(MATERIALS PROVIDED begins)

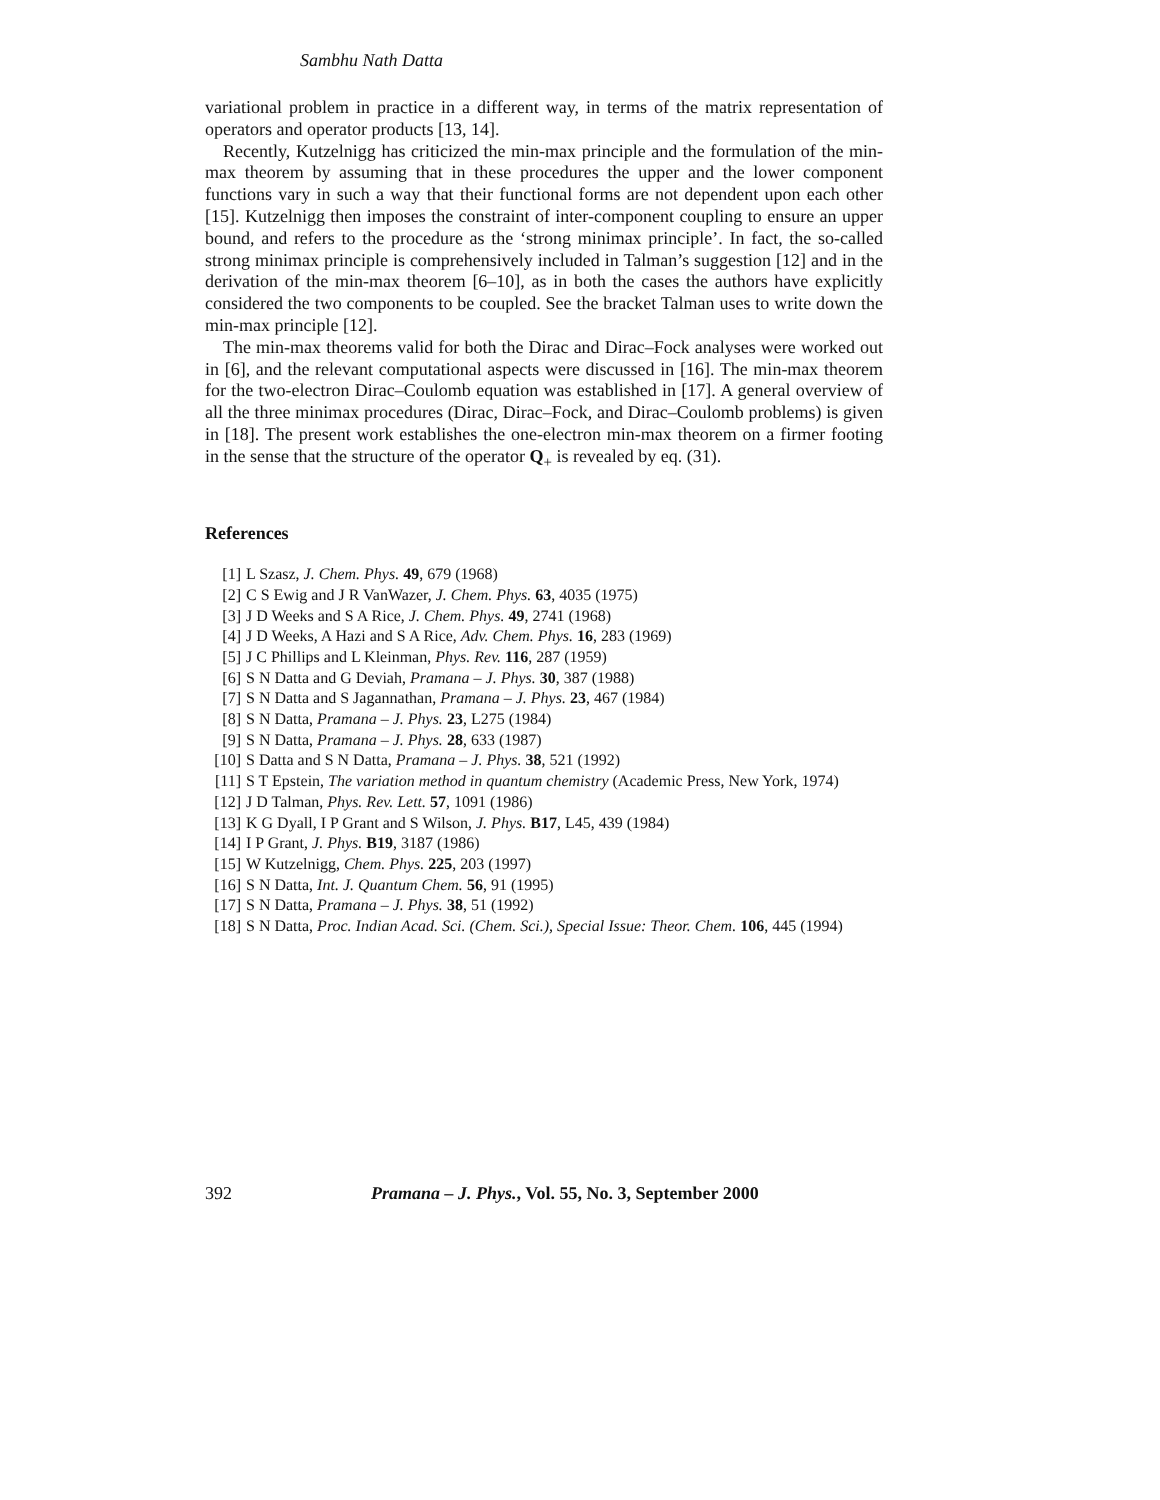Sambhu Nath Datta
variational problem in practice in a different way, in terms of the matrix representation of operators and operator products [13, 14].
Recently, Kutzelnigg has criticized the min-max principle and the formulation of the min-max theorem by assuming that in these procedures the upper and the lower component functions vary in such a way that their functional forms are not dependent upon each other [15]. Kutzelnigg then imposes the constraint of inter-component coupling to ensure an upper bound, and refers to the procedure as the ‘strong minimax principle’. In fact, the so-called strong minimax principle is comprehensively included in Talman’s suggestion [12] and in the derivation of the min-max theorem [6–10], as in both the cases the authors have explicitly considered the two components to be coupled. See the bracket Talman uses to write down the min-max principle [12].
The min-max theorems valid for both the Dirac and Dirac–Fock analyses were worked out in [6], and the relevant computational aspects were discussed in [16]. The min-max theorem for the two-electron Dirac–Coulomb equation was established in [17]. A general overview of all the three minimax procedures (Dirac, Dirac–Fock, and Dirac–Coulomb problems) is given in [18]. The present work establishes the one-electron min-max theorem on a firmer footing in the sense that the structure of the operator Q<sub>+</sub> is revealed by eq. (31).
References
[1] L Szasz, J. Chem. Phys. 49, 679 (1968)
[2] C S Ewig and J R VanWazer, J. Chem. Phys. 63, 4035 (1975)
[3] J D Weeks and S A Rice, J. Chem. Phys. 49, 2741 (1968)
[4] J D Weeks, A Hazi and S A Rice, Adv. Chem. Phys. 16, 283 (1969)
[5] J C Phillips and L Kleinman, Phys. Rev. 116, 287 (1959)
[6] S N Datta and G Deviah, Pramana – J. Phys. 30, 387 (1988)
[7] S N Datta and S Jagannathan, Pramana – J. Phys. 23, 467 (1984)
[8] S N Datta, Pramana – J. Phys. 23, L275 (1984)
[9] S N Datta, Pramana – J. Phys. 28, 633 (1987)
[10] S Datta and S N Datta, Pramana – J. Phys. 38, 521 (1992)
[11] S T Epstein, The variation method in quantum chemistry (Academic Press, New York, 1974)
[12] J D Talman, Phys. Rev. Lett. 57, 1091 (1986)
[13] K G Dyall, I P Grant and S Wilson, J. Phys. B17, L45, 439 (1984)
[14] I P Grant, J. Phys. B19, 3187 (1986)
[15] W Kutzelnigg, Chem. Phys. 225, 203 (1997)
[16] S N Datta, Int. J. Quantum Chem. 56, 91 (1995)
[17] S N Datta, Pramana – J. Phys. 38, 51 (1992)
[18] S N Datta, Proc. Indian Acad. Sci. (Chem. Sci.), Special Issue: Theor. Chem. 106, 445 (1994)
392 Pramana – J. Phys., Vol. 55, No. 3, September 2000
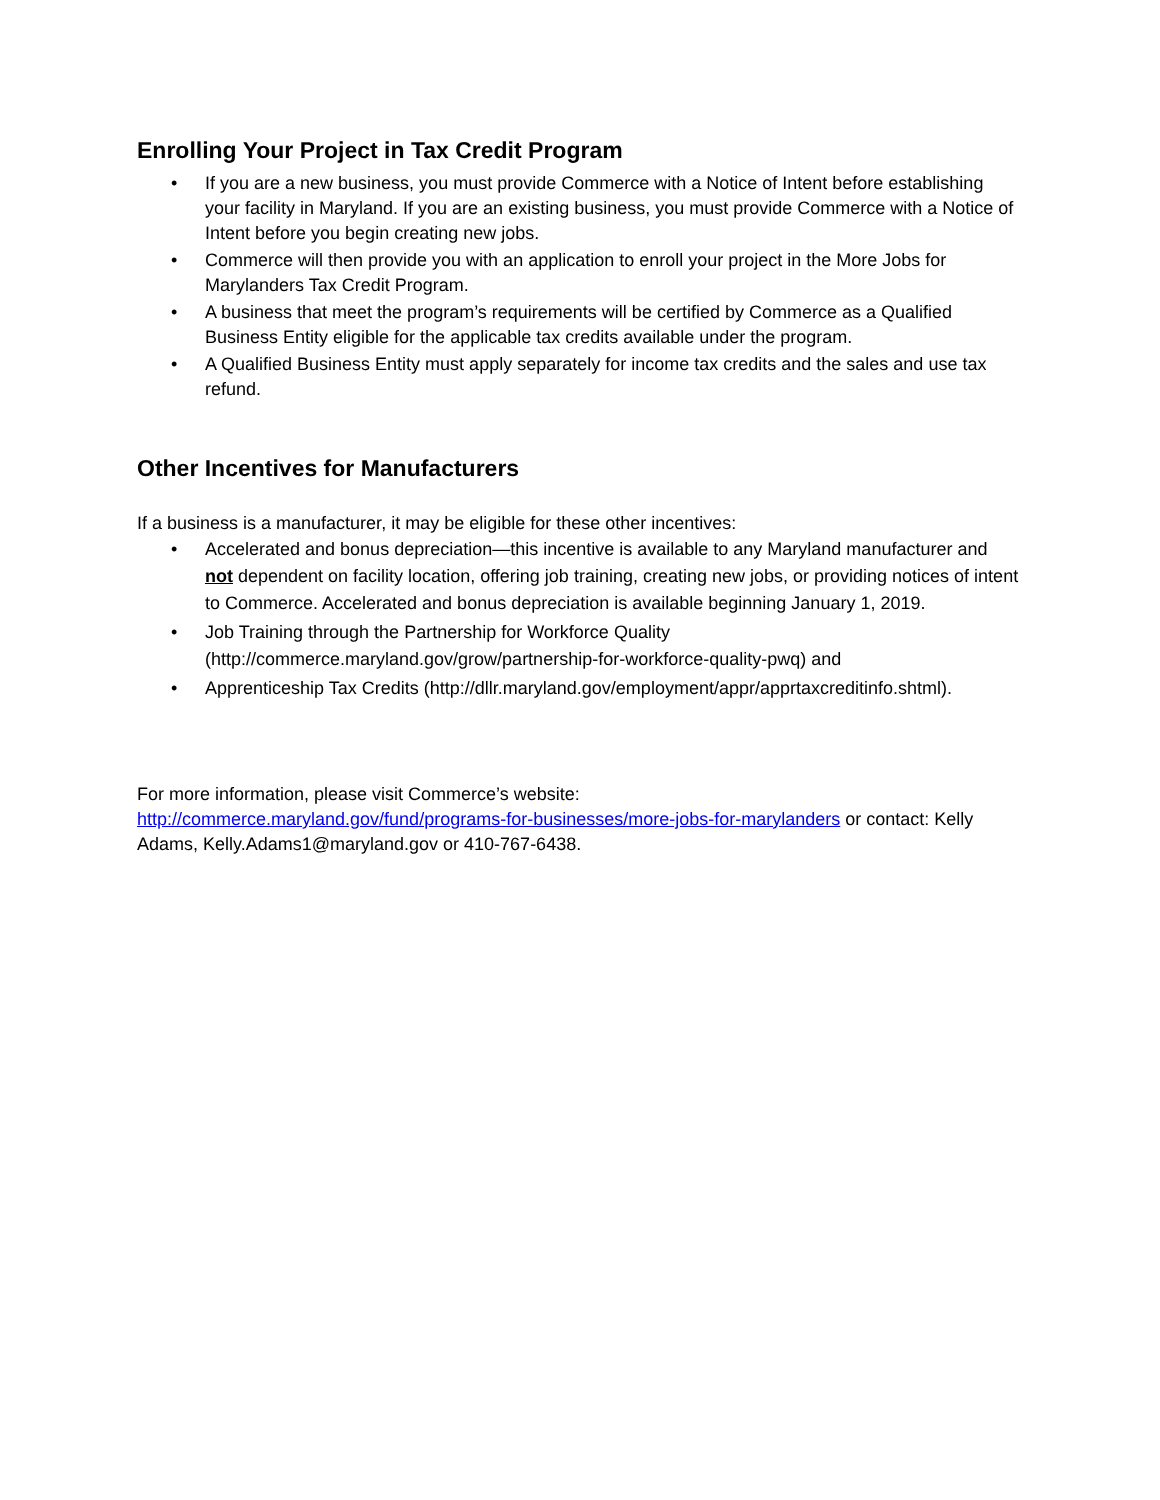Enrolling Your Project in Tax Credit Program
• If you are a new business, you must provide Commerce with a Notice of Intent before establishing your facility in Maryland. If you are an existing business, you must provide Commerce with a Notice of Intent before you begin creating new jobs.
• Commerce will then provide you with an application to enroll your project in the More Jobs for Marylanders Tax Credit Program.
• A business that meet the program’s requirements will be certified by Commerce as a Qualified Business Entity eligible for the applicable tax credits available under the program.
• A Qualified Business Entity must apply separately for income tax credits and the sales and use tax refund.
Other Incentives for Manufacturers
If a business is a manufacturer, it may be eligible for these other incentives:
• Accelerated and bonus depreciation—this incentive is available to any Maryland manufacturer and not dependent on facility location, offering job training, creating new jobs, or providing notices of intent to Commerce. Accelerated and bonus depreciation is available beginning January 1, 2019.
• Job Training through the Partnership for Workforce Quality (http://commerce.maryland.gov/grow/partnership-for-workforce-quality-pwq) and
• Apprenticeship Tax Credits (http://dllr.maryland.gov/employment/appr/apprtaxcreditinfo.shtml).
For more information, please visit Commerce’s website:
http://commerce.maryland.gov/fund/programs-for-businesses/more-jobs-for-marylanders or contact: Kelly Adams, Kelly.Adams1@maryland.gov or 410-767-6438.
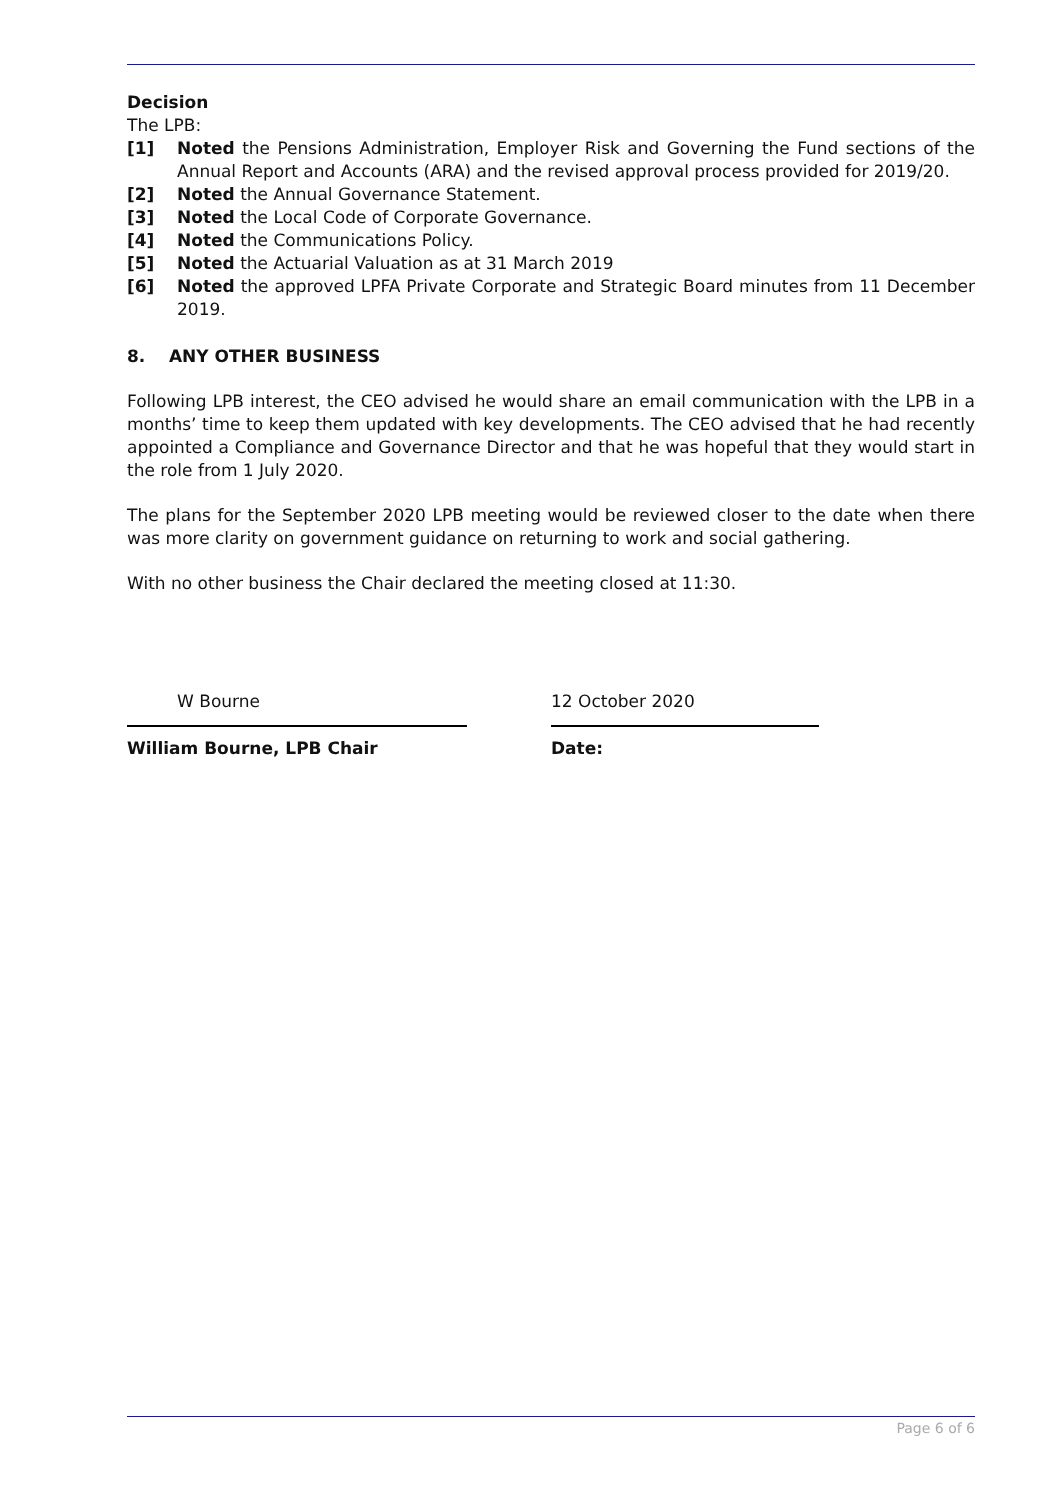Decision
The LPB:
[1] Noted the Pensions Administration, Employer Risk and Governing the Fund sections of the Annual Report and Accounts (ARA) and the revised approval process provided for 2019/20.
[2] Noted the Annual Governance Statement.
[3] Noted the Local Code of Corporate Governance.
[4] Noted the Communications Policy.
[5] Noted the Actuarial Valuation as at 31 March 2019
[6] Noted the approved LPFA Private Corporate and Strategic Board minutes from 11 December 2019.
8. ANY OTHER BUSINESS
Following LPB interest, the CEO advised he would share an email communication with the LPB in a months’ time to keep them updated with key developments. The CEO advised that he had recently appointed a Compliance and Governance Director and that he was hopeful that they would start in the role from 1 July 2020.
The plans for the September 2020 LPB meeting would be reviewed closer to the date when there was more clarity on government guidance on returning to work and social gathering.
With no other business the Chair declared the meeting closed at 11:30.
W Bourne
William Bourne, LPB Chair
12 October 2020
Date:
Page 6 of 6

(MATERIALS PROVIDED ends)

Print from the line containing "[15] W Kutzelnigg, Chem." through the line containing "Enrolling Your Project in Tax Credit Program" in the data above, exactly as the lines stand, and omit every picture.

[15] W Kutzelnigg, Chem. Phys. 225, 203 (1997)
[16] S N Datta, Int. J. Quantum Chem. 56, 91 (1995)
[17] S N Datta, Pramana – J. Phys. 38, 51 (1992)
[18] S N Datta, Proc. Indian Acad. Sci. (Chem. Sci.), Special Issue: Theor. Chem. 106, 445 (1994)
392 Pramana – J. Phys., Vol. 55, No. 3, September 2000
Enrolling Your Project in Tax Credit Program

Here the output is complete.